__YOUR GOAL__: Pictures stay out of the copy; set down each line of the listing below exactly.

__DATASET EXTRACT__:
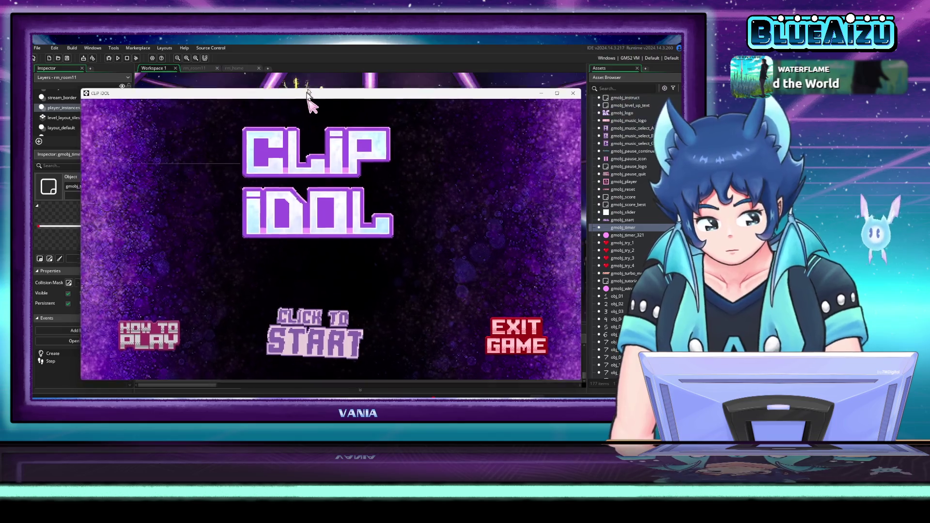
pyautogui.moveTo(307, 100); pyautogui.dragTo(351, 73)
pyautogui.click(347, 324)
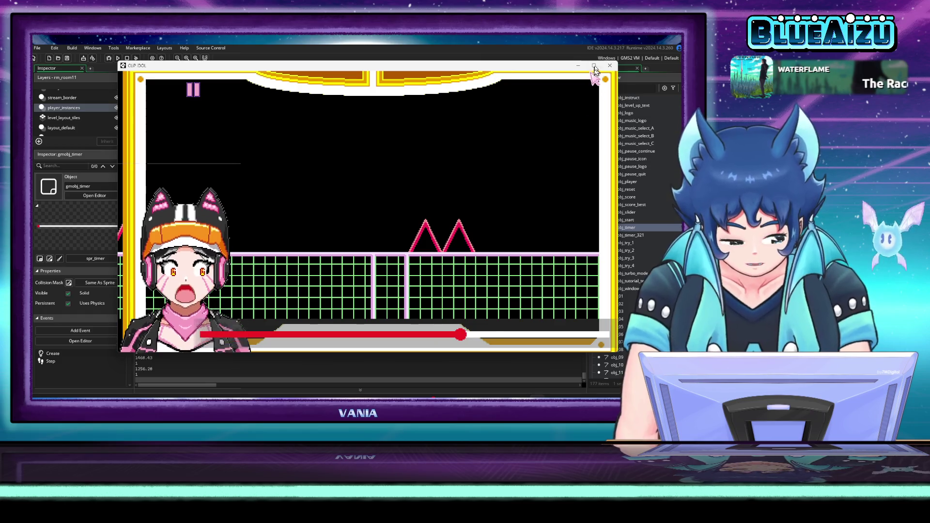
pyautogui.click(609, 66)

__WRITTEN ANSWER__:
pyautogui.moveTo(307, 100); pyautogui.dragTo(351, 73)
pyautogui.click(347, 324)
pyautogui.click(609, 66)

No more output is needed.